The key for World Team Tennis, particularly in a place like Queens where tennis is so prominent during the US Open, is to make the sport appealing year-round. King believes that starts with good competition on the court and a community that gives back to young athletes.
“Our main thing is to have great competition because you want a great show, basically, a performance,” she said. “Then it’s really the other aspects, the access, making a difference. The league has given out about 400,000 rackets now and we’re the first ones to do it successfully and we’re the smallest guy.”
World Team Tennis returned to Queens last season, competing in Forest Hills, but is now holding court at the National Tennis Center. King hopes the switch will help spark some more interest. After all, US Tennis is in need of a brand-new star.
“I’m used to winning. I like winning and I like us winning as a country,” King said. “We need to get some young, great athletes in our sport that understand what it can do for them and for us and how that’s a great platform to grow the sport.
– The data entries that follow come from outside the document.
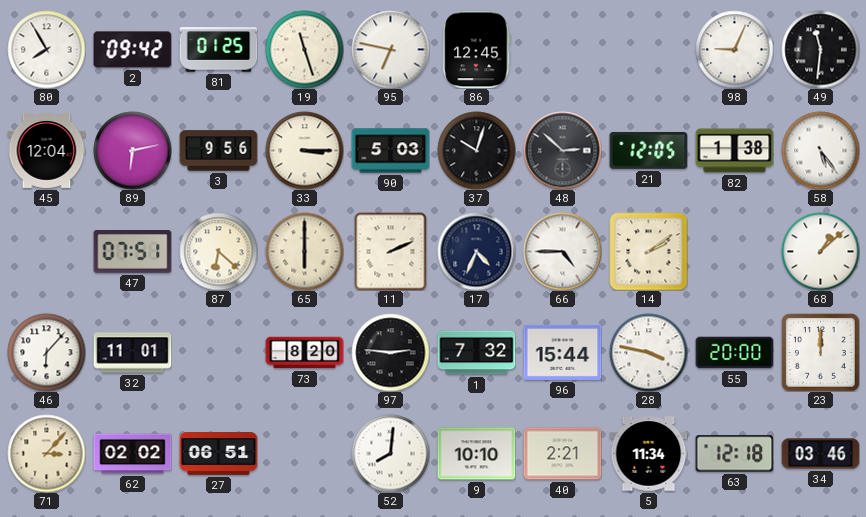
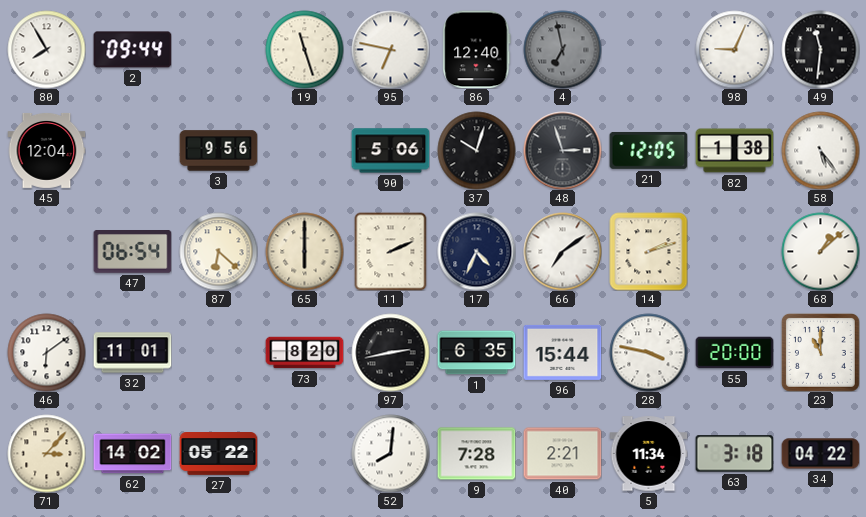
2: 09:42 -> 09:44
81: 01:25 -> none
86: 12:45 -> 12:40
4: none -> 6:58
89: 6:13 -> none
33: 3:15 -> none
90: 5:03 -> 5:06
48: 2:52 -> 2:57
47: 07:51 -> 06:54
66: 4:45 -> 7:09
14: 2:09 -> 2:12
46: 6:07 -> 6:09
97: 2:46 -> 2:43
1: 7:32 -> 6:35
23: 12:00 -> 11:00
62: 02:02 -> 14:02
27: 06:51 -> 05:22
9: 10:10 -> 7:28
63: 12:18 -> 3:18
34: 03:46 -> 04:22
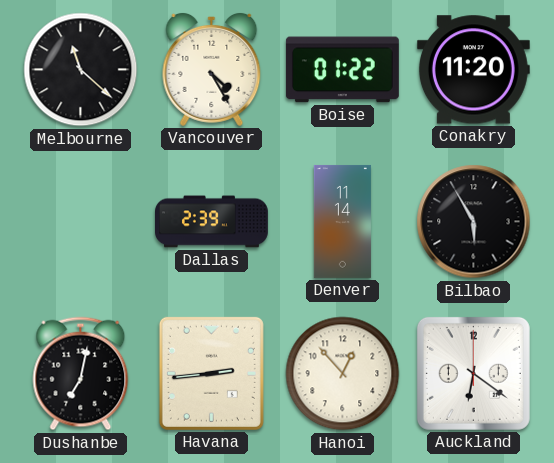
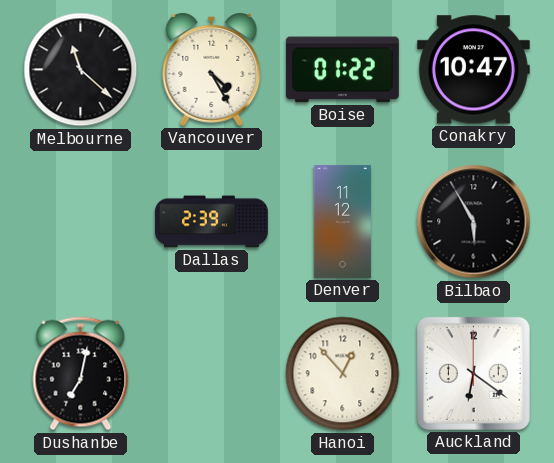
Conakry: 11:20 -> 10:47
Denver: 11:14 -> 11:12
Havana: 2:44 -> none
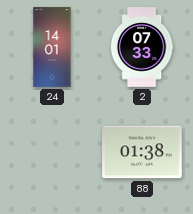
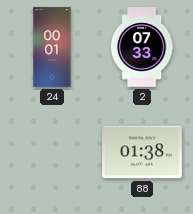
24: 14:01 -> 00:01
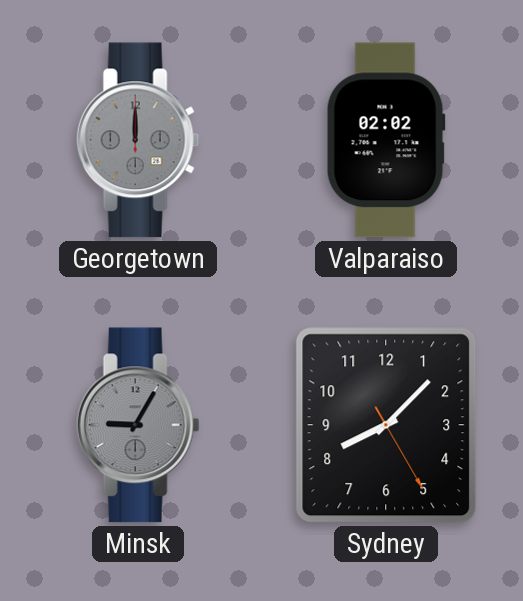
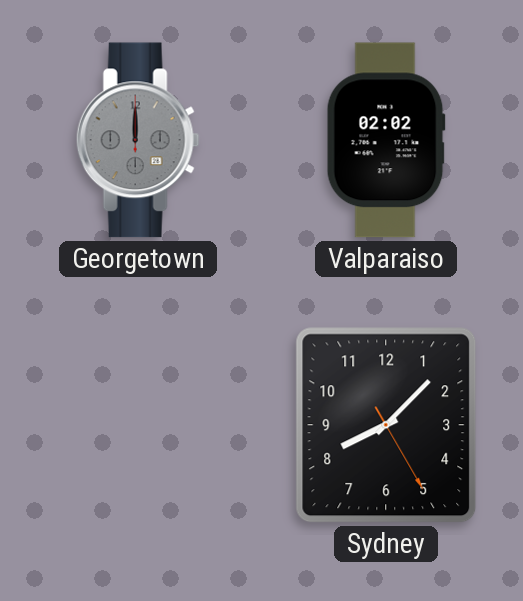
Minsk: 9:05 -> none
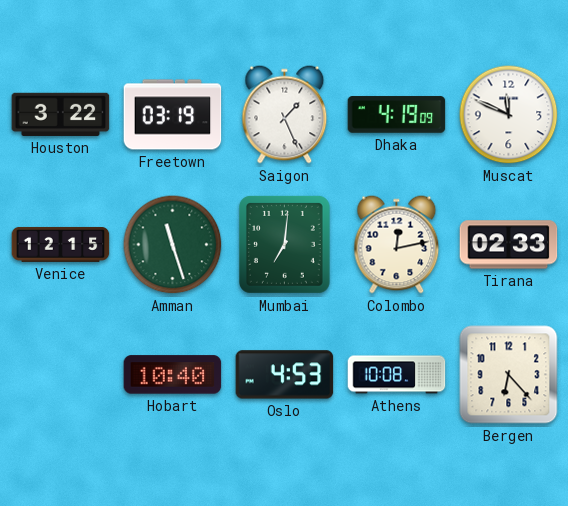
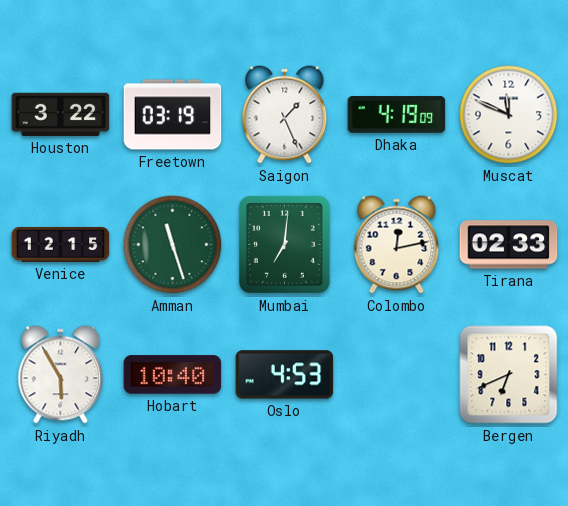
Riyadh: none -> 5:55
Athens: 10:08 -> none
Bergen: 6:23 -> 6:41
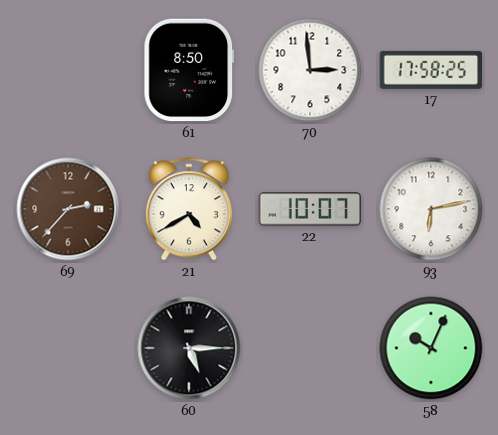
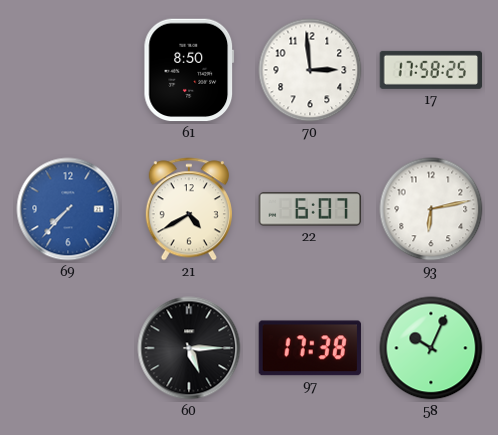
69: 2:37 -> 7:37
69 dial: brown -> blue
22: 10:07 -> 6:07
97: none -> 17:38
You need to win.”
King is focused on tennis and its future in America and World Team is her way to foster both of those things. The league has always been at the forefront of change, and with its return to Queens, part of an ever-growing influence, King has high hopes for what’s next.
“We have a lot to look forward to,” she said. “We want to give back to the sport, help make tennis progress in this country, at the grassroots level. If we can get critical masses playing, hopefully through that you’ll get future champions, which we need desperately.”